◆ Your objective ◆
The answer is a stretch of the material below, returned exactly: the line containing "cy_px: -216", the line containing "f_number: 10", and all lines between.

◆ Exercise material ◆
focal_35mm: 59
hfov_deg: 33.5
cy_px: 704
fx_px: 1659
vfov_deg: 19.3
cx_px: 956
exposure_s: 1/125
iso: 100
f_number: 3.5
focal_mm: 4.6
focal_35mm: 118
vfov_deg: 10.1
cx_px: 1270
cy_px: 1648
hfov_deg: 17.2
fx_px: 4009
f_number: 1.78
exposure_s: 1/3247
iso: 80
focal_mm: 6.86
--
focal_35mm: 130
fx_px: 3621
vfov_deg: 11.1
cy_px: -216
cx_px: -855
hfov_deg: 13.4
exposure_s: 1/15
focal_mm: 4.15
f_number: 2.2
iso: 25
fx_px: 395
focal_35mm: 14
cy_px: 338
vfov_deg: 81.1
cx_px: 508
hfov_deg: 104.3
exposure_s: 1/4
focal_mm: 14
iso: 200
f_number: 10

◆ Response to the exercise ◆
cy_px: -216
cx_px: -855
hfov_deg: 13.4
exposure_s: 1/15
focal_mm: 4.15
f_number: 2.2
iso: 25
fx_px: 395
focal_35mm: 14
cy_px: 338
vfov_deg: 81.1
cx_px: 508
hfov_deg: 104.3
exposure_s: 1/4
focal_mm: 14
iso: 200
f_number: 10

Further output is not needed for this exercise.